> **DOCUMENT PASSAGE**:

Empirical Research

Forget My Name

I am incredibly fortunate that a group of Japanese researchers has already done much of the hard work of figuring out how to turn the hundreds of gigabytes of SGML documents I’m working with into a nice handy database, and moreover has given me the code they used to do it. Instead of figuring out how to do what they did on my own, I simply have to figure out what they did, and then decide what I’d like to do differently. As with everything else this summer, this task highlights important cultural differences.

Today I’ve been going through the specification for the raw government data I’ve been given and comparing it to the code given to me by the Japanese researchers whose work I’m building on, to see what they included in their dataset and what they left out. The raw government data includes a significant amount of low-sensitivity personally identifiable information. This is mainly name (and sometimes address) information about individuals and firms who have applied for trademark registrations, about the attorneys who represent them, and about the examiners–government employees all–who consider their applications.

Similar information appears in the US government’s data on trademark applications. The US government released all this data to the public several years ago, and continues to update it on a regular basis, which means that the names and addresses of applicants and their attorneys, and the names of examining attorneys and their supervisors, are all part of the public record–freely available to anyone with the interest and wherewithal to find them.

I know a few people who were pretty shocked to learn that you could search the USPTO’s free, public trademarks dataset by examiner name, and find any examiner’s entire work history–how much of a pushover they are; how quickly they work, how long they’ve been on the job, how often they’ve been overruled, etc. I’m sure there are lots of USPTO examining attorneys who would be shocked to learn that fact. But my sense is that in the US that kind of openness about government employees, and low-sensitivity personally identifiable information about individuals who access government functions, is pretty standard. And in most of the rest of the world, it’s just not.

> **COMPLETE THE FOLLOWING**:
[A] Rewrite the part of the trademark-data post that opens with the words containing "I am incredibly" and closes with "important cultural differences.", changing "SGML documents" to "XML documents".
[B] Answer these questions about the trademark-data post:
(i) How large is the set of SGML documents the writer is working with?
(ii) Whose names appear in the raw government data, according to the post?
(iii) By what can the USPTO's free, public trademarks dataset be searched to reveal an examiner's entire work history?
The listing has no connection to the trademark-data post.

> **DATA SHOWN**:

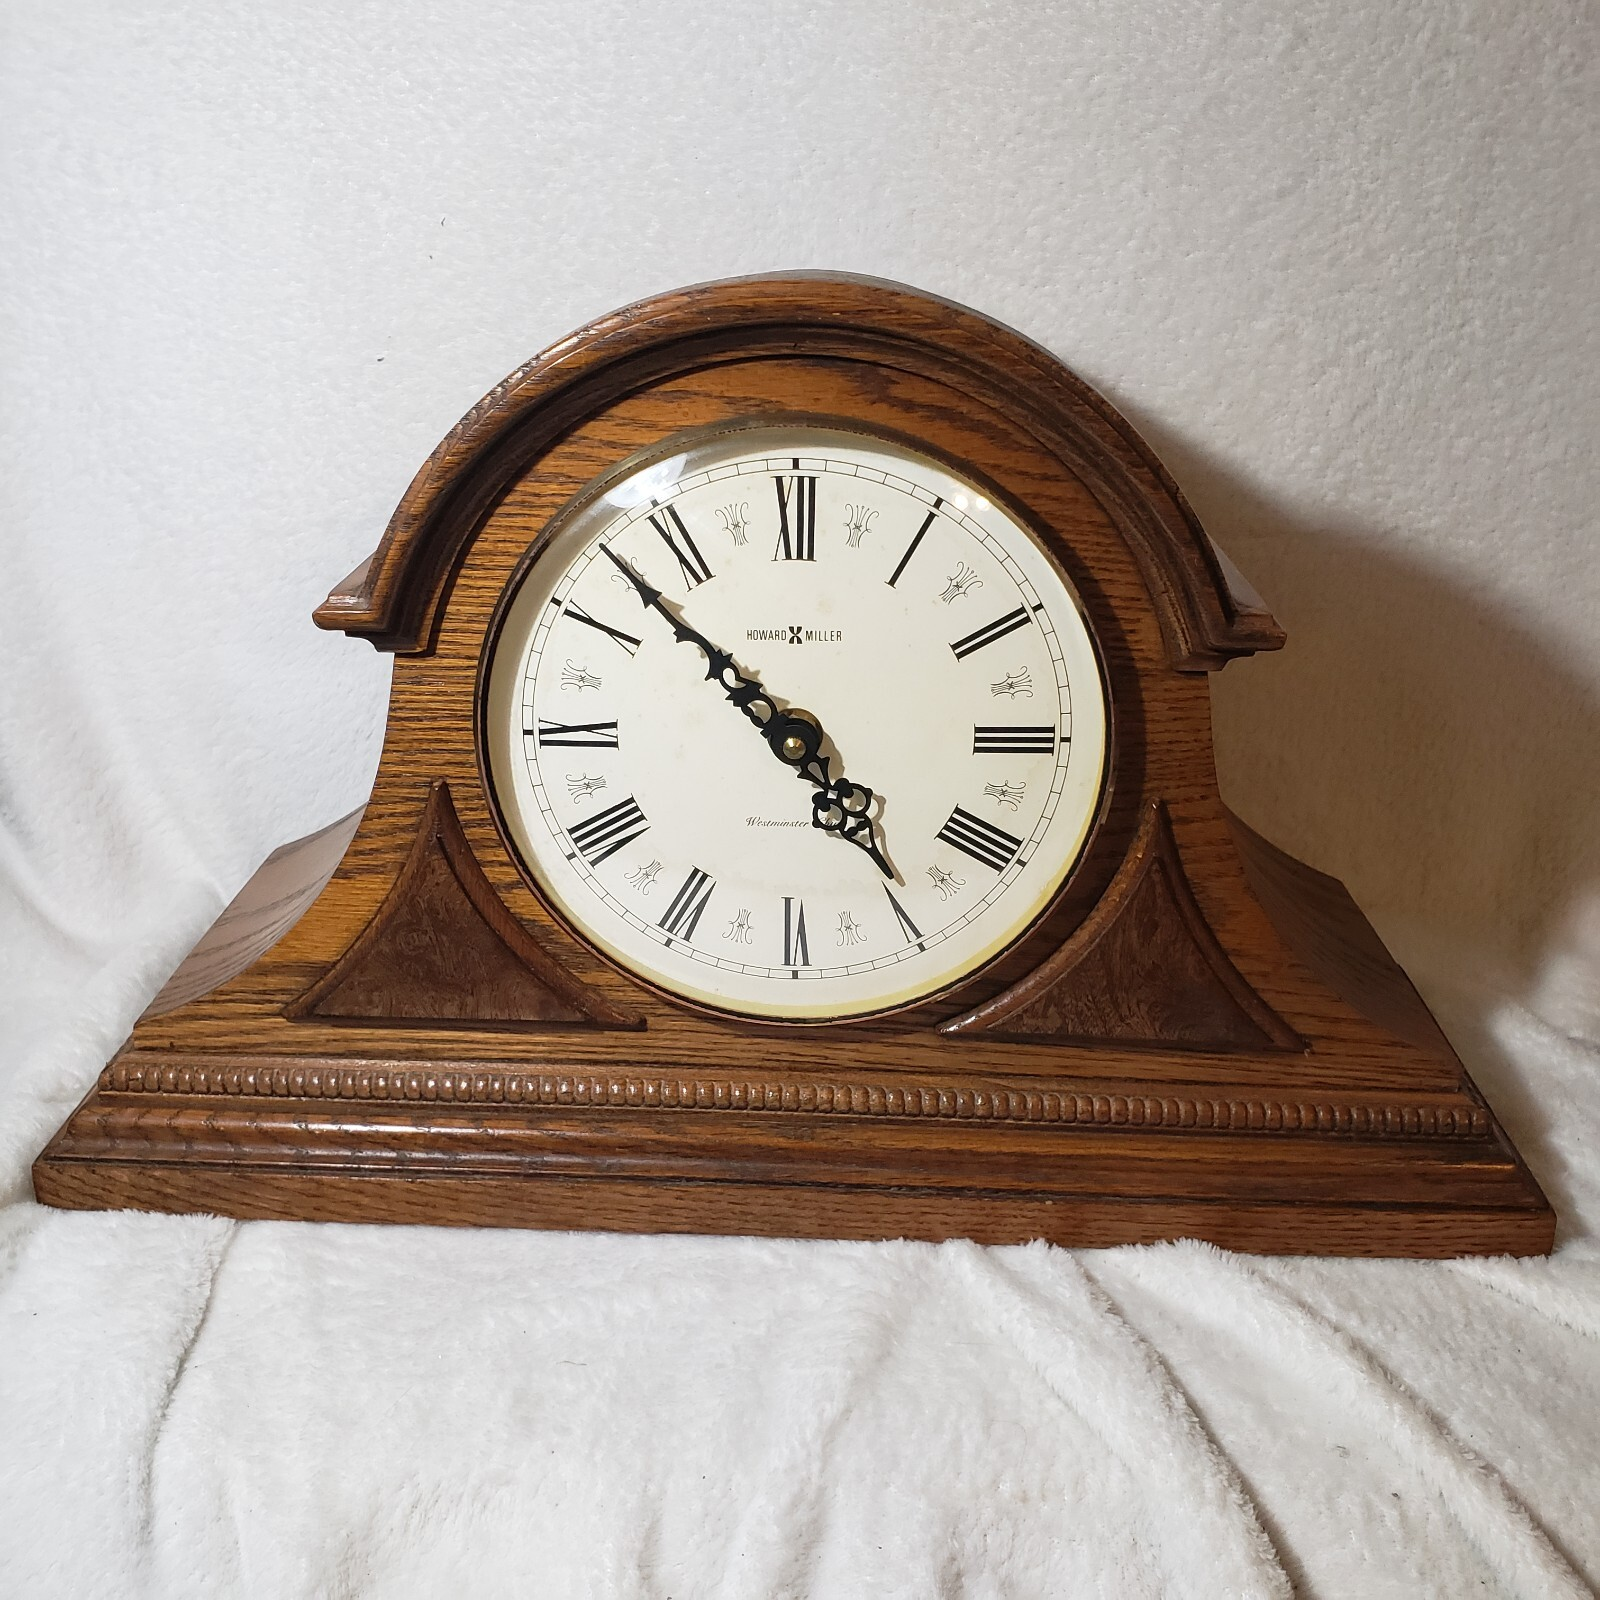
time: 4:52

> **FINAL ANSWERS**:
[A]
I am incredibly fortunate that a group of Japanese researchers has already done much of the hard work of figuring out how to turn the hundreds of gigabytes of XML documents I’m working with into a nice handy database, and moreover has given me the code they used to do it. Instead of figuring out how to do what they did on my own, I simply have to figure out what they did, and then decide what I’d like to do differently. As with everything else this summer, this task highlights important cultural differences.

[B]
(i) Hundreds of gigabytes.
(ii) The names of individuals and firms who have applied for trademark registrations, the attorneys who represent them, and the examiners who consider their applications.
(iii) By examiner name.